B. As a result of Lender’s making the Loan to Borrower, Lender may incur or suffer certain liabilities, costs
and/or expenses in connection with the Real Property relating to Hazardous Substances (as hereinafter defined) including, but not limited to, as the owner of the Real Property subsequent to a foreclosure sale or deed taken in lieu thereof. Lender
has therefore required the execution and delivery of this Agreement as a condition precedent to Lender’s making of the Loan to Borrower in order to protect Lender from any such liabilities, costs and/or expenses, and Lender would not be willing
to make the Loan to Borrower in the absence of the execution and delivery by Indemnitor of this Agreement.
NOW,
THEREFORE, Indemnitor, in consideration of the foregoing and as an inducement to Lender to make the Loan, and for other good and valuable consideration, the receipt and sufficiency of which are hereby acknowledged, hereby covenants and, agrees to
and for the benefit of Lender as follows:
Section 1. Lender has obtained, and
Indemnitor has reviewed, a Phase I Environmental Site Assessment (“Phase I”) dated November 6, 2002, prepared by Xxxxx International, Inc. (the “Report”). Except as disclosed to Lender in the Report, Indemnitor has no knowledge
of (a) the presence of any Hazardous Substances (as defined below) on the Real
Property, or (b) any spill, release, discharge or disposal of Hazardous Substances that has occurred or
is currently occurring on or onto the Real Property or any Other Property (as defined: below).
Section
2. Indemnitor has no knowledge of any failure to comply with all applicable local, state and federal environmental laws, regulations, ordinances and administrative and judicial orders relating to the generation, recycling,
reuse, sale, storage, handling, transport, disposal, discharge, release or presence of any Hazardous Substances on or with respect to the Real Property, including, without limitation the Applicable Laws (as defined below).

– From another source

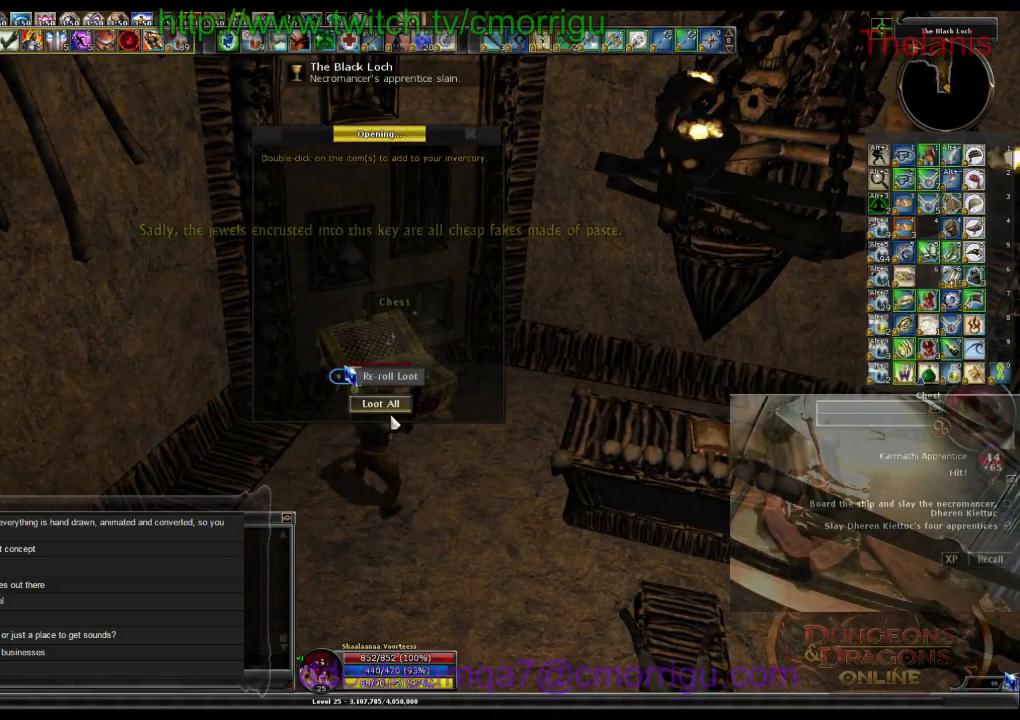
{"keys": [], "events": []}
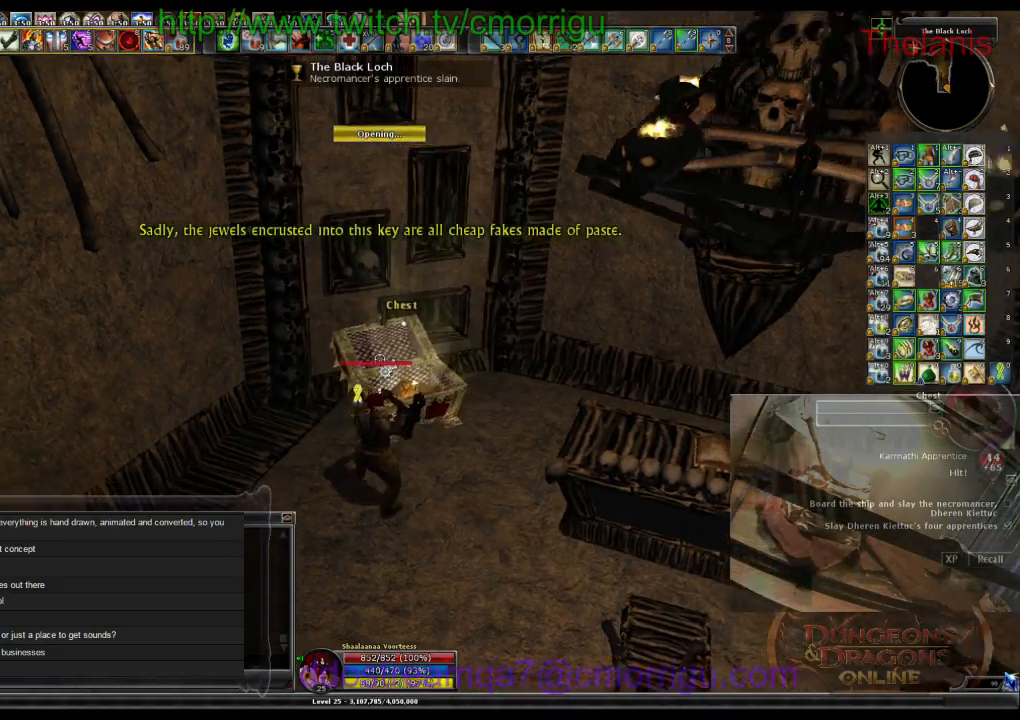
{"keys": ["a", "w"], "events": [[300, "a", "down"], [400, "w", "down"]]}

Section 3. Indemnitor has not released or waived and will not release or waive the liability of any previous
owner, lessee ‘ or operator of the Real Property or any party who may be potentially responsible for the presence, release, discharge, disposal or removal of Hazardous Substances on or from the Real Property. Indemnitor has made no promises of
indemnification regarding Hazardous Substances to any party other than Lender.
Section
4. Indemnitor shall notify Lender immediately if Indemnitor becomes aware of (a) the presence of any Hazardous Substances on the Property or any other environmental problem or liability with respect to the Real Property,
or (b) any lien, action or notice relating to Indemnitor and/or the Real Property resulting from violation of any of the Applicable Laws. In such event, at no cost to Lender, Indemnitor will (i) promptly order and deliver to Lender, upon the request
of Lender, an environmental audit or survey from an expert satisfactory to Lender with respect to the Real Property and (ii) proceed in a timely manner to take all actions which are necessary or desirable to clean up any Hazardous Substances
affecting the Real Property and to comply with the recommendations of any environmental audit or survey, including removal, containment or any other remedial action required by applicable governmental authorities or by any of the Applicable Laws.
Following the completion of any such actions, Indemnitor shall proceed in a timely manner to restore the Real Property to its former state of productive use.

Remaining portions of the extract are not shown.